The panel will spend the next year studying the organization of some 100 study sections and deciding whether they reflect current science or have become anachronistic. It is expected to advise on whether a broad reconfiguration of sections is needed, or whether regular monitoring is sufficient to keep the composition and subject areas of sections up to date.

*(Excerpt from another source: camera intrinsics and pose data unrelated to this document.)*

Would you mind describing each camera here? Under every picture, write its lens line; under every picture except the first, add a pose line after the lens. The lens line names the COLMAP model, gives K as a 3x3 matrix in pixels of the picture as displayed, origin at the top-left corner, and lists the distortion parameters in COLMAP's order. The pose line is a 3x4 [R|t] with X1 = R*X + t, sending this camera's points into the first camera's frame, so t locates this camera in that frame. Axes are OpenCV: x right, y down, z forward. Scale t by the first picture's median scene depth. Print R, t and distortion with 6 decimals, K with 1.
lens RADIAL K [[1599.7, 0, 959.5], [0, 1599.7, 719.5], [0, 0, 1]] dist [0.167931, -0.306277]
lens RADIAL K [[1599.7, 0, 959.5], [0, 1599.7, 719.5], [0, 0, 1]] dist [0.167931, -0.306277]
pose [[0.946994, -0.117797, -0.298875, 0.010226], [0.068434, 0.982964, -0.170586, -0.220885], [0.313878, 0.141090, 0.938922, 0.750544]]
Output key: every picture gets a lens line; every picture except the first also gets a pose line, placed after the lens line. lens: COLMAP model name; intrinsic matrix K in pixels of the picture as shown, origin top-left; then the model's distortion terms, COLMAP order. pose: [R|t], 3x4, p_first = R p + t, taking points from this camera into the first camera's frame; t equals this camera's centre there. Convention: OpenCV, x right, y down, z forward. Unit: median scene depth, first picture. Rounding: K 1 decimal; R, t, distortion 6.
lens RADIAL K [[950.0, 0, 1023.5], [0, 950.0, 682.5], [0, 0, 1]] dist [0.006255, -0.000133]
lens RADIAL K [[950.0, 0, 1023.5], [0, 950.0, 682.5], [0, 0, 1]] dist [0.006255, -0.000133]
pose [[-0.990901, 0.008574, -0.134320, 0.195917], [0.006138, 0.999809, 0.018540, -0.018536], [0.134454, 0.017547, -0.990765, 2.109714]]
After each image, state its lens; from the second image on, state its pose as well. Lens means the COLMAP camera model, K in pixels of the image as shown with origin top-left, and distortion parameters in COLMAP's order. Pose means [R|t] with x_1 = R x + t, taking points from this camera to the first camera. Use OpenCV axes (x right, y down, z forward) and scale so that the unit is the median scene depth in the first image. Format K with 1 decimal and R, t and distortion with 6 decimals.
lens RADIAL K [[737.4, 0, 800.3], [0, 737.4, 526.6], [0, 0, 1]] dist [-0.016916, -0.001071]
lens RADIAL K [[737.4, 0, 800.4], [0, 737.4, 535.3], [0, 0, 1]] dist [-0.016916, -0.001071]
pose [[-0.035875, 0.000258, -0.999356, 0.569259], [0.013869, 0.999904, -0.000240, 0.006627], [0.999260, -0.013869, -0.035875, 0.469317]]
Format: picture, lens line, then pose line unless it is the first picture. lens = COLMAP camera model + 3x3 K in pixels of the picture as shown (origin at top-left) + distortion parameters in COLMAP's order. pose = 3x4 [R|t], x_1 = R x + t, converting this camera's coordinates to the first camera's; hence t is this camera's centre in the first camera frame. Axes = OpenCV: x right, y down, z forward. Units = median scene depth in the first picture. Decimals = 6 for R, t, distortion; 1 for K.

Prominent members of the Panel on Scientific Boundaries for Review include Bruce Alberts, the president of the National Academy of Sciences, Stuart Orkin of Harvard Medical School and David Botstein of the Stanford University School of Medicine. The chair of the panel will be appointed at its first meeting, which is unlikely to take place before April.

Alberts, who has chaired a study section, says that many of the study sections represent “ancient ways” of dividing up the field, and that some form of change is needed. He favours broader study sections that look for innovation, and would also like to see close scrutiny of ossified sections that may have become virtual entitlement programmes for their “regular clientele”, while other sections in cutting-edge areas are overwhelmed with deserving applications.

Elvera Ehrenfeld, director of NIH's Center for Scientific Review, who appointed the panel as part of a broad reassessment of NIH's peer-review system, says she is open to all ideas that aim to keep peer review abreast of science. “The process needs to be driven by science, and not the other way around,” she told the advisory panel to Harold Varmus, director of the NIH, in December.